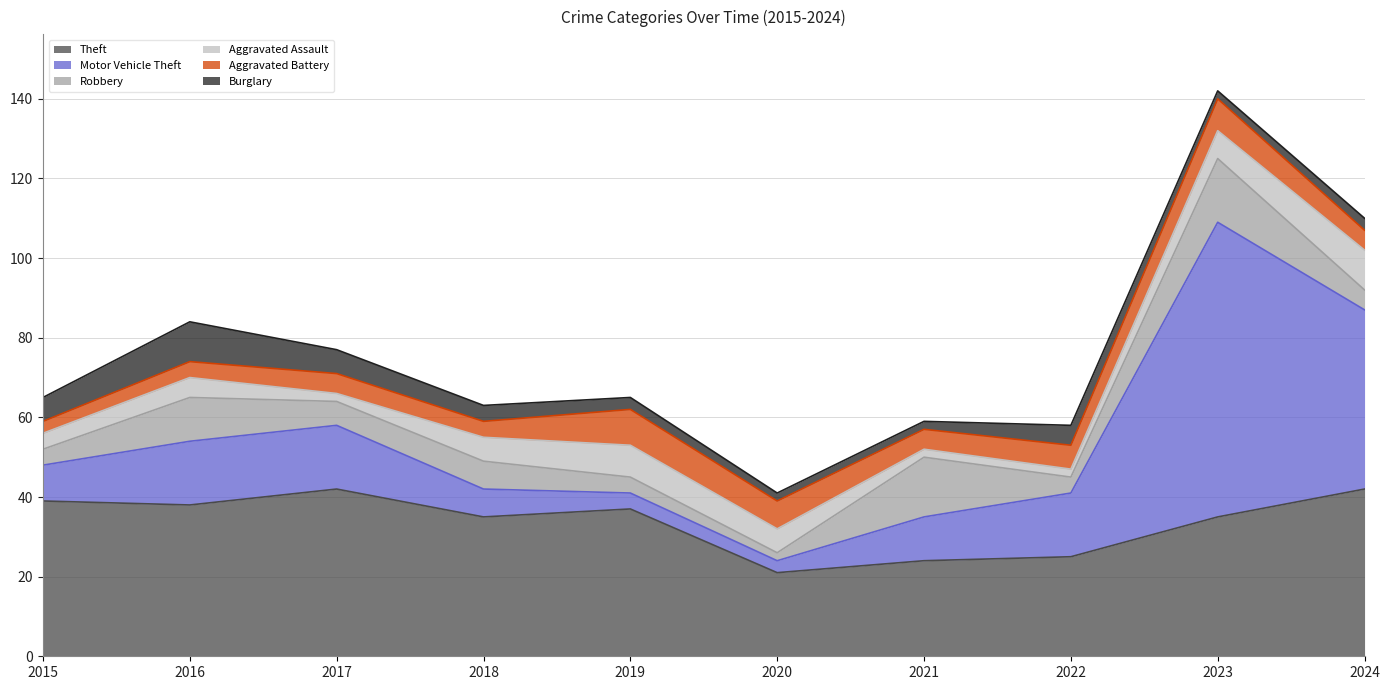

What are all the series names shown in the legend?

Theft, Motor Vehicle Theft, Robbery, Aggravated Assault, Aggravated Battery, Burglary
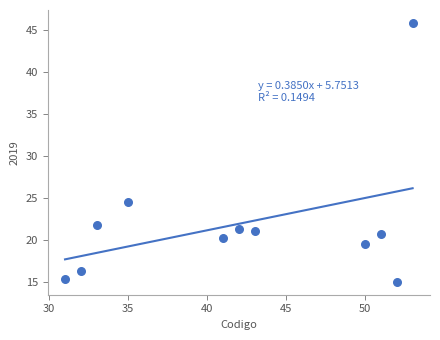

What Y value in the scatter plot is closest to 30?

24.5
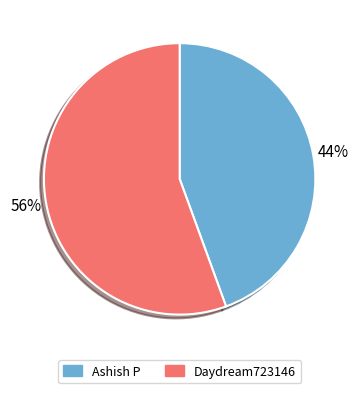

Is there any slice that represents more than half of the pie?

Yes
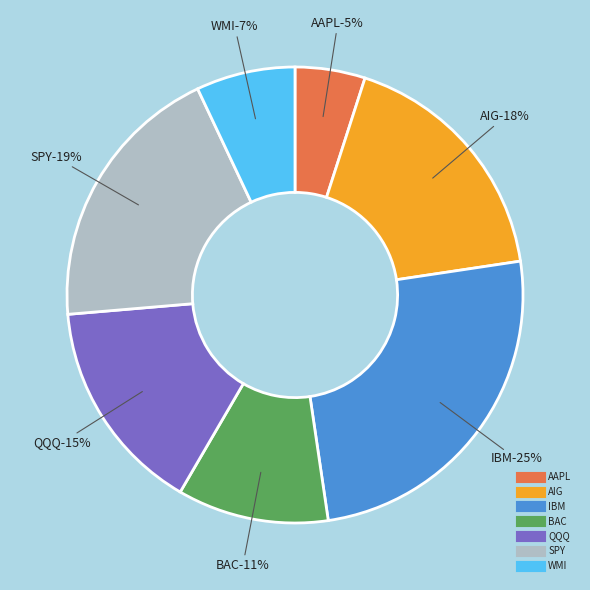

How many segments does this pie chart have?

7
:::::
ACTION ITEM> Output the listing above word for word, leaving out the pictures.

RESPONSE TO THIS TASK>
What are all the series names shown in the legend?

Theft, Motor Vehicle Theft, Robbery, Aggravated Assault, Aggravated Battery, Burglary

What Y value in the scatter plot is closest to 30?

24.5

Is there any slice that represents more than half of the pie?

Yes

How many segments does this pie chart have?

7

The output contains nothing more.